Re: MD Re: Problem

From: 3rdWavedave (dlt44@ipa.net)
Date: Wed Jul 12 2000 - 12:25:19 BST


Glen, Jon

Sorry to butt in but I couldn't overlook this:

Glenn
> The dials must detect it. MOQ, which is based on empiricism, demands this as
> well. Trouble is, according to MOQ, morals (DQ) are undefinable - they're
> not any kind of thing that can be detected by an instrument.

3WD
The MoQ is based on "radical" empiricism and while it does says that
Dynamic Quality and Quality are undefinable (but knowable) to say that
it does not "define" values or morals is quite a stretch.
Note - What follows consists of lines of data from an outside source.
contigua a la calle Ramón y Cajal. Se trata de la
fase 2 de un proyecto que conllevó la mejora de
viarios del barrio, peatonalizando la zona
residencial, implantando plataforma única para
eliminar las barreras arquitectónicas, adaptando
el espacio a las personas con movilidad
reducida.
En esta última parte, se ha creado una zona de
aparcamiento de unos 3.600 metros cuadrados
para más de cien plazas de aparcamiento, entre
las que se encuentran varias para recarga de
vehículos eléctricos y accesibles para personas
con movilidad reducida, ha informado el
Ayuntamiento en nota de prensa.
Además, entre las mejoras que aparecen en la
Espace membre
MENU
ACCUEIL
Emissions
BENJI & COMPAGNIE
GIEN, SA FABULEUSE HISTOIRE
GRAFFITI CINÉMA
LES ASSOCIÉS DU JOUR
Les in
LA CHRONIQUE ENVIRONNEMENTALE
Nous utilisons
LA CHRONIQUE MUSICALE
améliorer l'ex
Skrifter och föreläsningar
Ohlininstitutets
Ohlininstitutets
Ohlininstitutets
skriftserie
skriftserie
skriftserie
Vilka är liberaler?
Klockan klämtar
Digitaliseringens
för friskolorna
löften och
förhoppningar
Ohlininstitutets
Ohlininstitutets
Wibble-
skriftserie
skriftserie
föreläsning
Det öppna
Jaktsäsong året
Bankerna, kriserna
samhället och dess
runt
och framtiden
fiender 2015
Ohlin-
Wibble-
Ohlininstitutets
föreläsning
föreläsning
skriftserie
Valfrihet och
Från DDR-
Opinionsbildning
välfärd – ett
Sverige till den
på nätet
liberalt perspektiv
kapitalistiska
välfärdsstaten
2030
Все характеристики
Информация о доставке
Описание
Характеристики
And if your
saying that the MoQ says values or morals are, "not any kind of thing
that can be detected by an instrument" your just plain wrong. In his
causation discussion ( "A values precondition B") he says just the
opposite. That values ( organic or inorganic) is exactly what all
scientific instruments are detecting. And to further confuse, these
"detected" or "observed" organic and inorganic values are inexorably
intertwined with the social and intellectual values, morals, or laws of
the observer however much science would like this not to be.

So yes as you suggests, at the level of scientific values this seem to
be just a "renaming", but it is powerful for same reason that converting
fractions to a common denominator in mathematic is. It allows us to
integrate, however clumsily, into the "scientific formulas" values
from the social and intellectual levels which have been there all along
but had previously had been discounted as having little or no affect on
the observations, conclusions, and the subsequent choices and decisions.